[AVAILABLE DATA]
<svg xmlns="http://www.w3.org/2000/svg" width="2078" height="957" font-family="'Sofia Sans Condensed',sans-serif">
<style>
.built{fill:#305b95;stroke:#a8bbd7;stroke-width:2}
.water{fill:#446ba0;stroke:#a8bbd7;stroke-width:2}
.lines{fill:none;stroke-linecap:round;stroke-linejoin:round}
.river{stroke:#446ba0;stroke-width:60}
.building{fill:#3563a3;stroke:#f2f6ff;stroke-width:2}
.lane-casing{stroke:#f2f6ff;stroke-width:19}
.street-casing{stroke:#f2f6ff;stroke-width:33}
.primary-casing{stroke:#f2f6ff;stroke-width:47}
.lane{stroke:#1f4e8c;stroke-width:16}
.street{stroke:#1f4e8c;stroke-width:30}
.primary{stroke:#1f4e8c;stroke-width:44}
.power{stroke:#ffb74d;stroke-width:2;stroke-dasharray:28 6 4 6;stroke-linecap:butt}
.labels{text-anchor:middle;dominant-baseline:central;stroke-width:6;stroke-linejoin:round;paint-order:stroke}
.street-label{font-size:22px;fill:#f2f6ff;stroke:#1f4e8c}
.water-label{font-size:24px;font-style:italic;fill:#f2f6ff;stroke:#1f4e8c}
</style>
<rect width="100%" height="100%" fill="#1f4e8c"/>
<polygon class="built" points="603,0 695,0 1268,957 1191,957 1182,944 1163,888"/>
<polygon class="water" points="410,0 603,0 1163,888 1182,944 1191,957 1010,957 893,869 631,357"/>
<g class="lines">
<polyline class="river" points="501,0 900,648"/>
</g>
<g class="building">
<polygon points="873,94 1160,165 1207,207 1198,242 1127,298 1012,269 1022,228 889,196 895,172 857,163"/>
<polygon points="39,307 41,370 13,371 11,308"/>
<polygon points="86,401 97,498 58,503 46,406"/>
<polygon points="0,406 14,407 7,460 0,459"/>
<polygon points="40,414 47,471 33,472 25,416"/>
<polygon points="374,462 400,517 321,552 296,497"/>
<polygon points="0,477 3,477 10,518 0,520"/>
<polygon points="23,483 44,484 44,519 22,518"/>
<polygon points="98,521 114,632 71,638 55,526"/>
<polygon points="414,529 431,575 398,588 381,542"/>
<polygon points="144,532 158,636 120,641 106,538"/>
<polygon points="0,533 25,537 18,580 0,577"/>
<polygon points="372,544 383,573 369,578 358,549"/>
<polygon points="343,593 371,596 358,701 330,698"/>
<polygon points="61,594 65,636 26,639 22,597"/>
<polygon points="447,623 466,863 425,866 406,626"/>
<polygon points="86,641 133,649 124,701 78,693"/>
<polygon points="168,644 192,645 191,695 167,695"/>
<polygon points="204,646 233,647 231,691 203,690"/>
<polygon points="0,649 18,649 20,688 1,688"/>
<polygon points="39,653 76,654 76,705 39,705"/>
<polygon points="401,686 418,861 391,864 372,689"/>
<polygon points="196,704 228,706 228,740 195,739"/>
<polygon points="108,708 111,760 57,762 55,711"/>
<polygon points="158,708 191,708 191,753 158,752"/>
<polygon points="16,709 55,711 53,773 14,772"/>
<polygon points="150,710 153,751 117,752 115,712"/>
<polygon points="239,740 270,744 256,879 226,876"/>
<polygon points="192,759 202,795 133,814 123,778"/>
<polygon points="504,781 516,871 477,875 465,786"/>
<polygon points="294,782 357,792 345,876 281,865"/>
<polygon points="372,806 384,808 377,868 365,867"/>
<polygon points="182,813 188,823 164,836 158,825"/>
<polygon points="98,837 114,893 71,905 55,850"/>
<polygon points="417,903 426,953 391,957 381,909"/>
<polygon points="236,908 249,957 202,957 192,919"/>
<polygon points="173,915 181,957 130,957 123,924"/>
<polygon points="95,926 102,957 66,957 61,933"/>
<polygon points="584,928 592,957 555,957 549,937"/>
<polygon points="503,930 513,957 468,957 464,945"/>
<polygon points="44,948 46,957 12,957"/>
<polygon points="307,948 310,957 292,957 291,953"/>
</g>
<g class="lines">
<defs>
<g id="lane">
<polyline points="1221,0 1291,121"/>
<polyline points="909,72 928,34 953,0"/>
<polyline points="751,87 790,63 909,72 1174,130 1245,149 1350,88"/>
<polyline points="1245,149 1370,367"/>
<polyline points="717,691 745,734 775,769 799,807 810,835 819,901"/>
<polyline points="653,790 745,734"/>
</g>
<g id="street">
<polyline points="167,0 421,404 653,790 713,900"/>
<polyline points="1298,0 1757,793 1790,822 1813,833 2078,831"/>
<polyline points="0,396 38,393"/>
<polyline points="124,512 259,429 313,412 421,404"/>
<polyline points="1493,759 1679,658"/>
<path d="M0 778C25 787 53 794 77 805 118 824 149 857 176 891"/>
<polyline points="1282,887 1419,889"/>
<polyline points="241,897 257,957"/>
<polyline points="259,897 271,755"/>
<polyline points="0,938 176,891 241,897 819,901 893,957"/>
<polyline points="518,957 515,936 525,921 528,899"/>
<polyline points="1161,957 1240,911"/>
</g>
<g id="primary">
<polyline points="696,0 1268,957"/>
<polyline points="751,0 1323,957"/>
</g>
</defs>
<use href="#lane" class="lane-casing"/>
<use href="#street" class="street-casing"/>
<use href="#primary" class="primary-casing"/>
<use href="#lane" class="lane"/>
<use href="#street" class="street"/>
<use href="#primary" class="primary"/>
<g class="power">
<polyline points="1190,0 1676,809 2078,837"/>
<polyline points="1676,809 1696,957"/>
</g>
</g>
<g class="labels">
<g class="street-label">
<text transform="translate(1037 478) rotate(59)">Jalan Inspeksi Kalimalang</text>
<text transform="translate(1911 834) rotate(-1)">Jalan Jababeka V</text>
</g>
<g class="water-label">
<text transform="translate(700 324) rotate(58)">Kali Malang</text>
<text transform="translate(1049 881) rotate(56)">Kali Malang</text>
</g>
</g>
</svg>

[TASK BRIEF] Your answer should consist of the lines from the listing that hold the word "linejoin".

[SOLUTION TO THIS TASK]
.lines{fill:none;stroke-linecap:round;stroke-linejoin:round}
.labels{text-anchor:middle;dominant-baseline:central;stroke-width:6;stroke-linejoin:round;paint-order:stroke}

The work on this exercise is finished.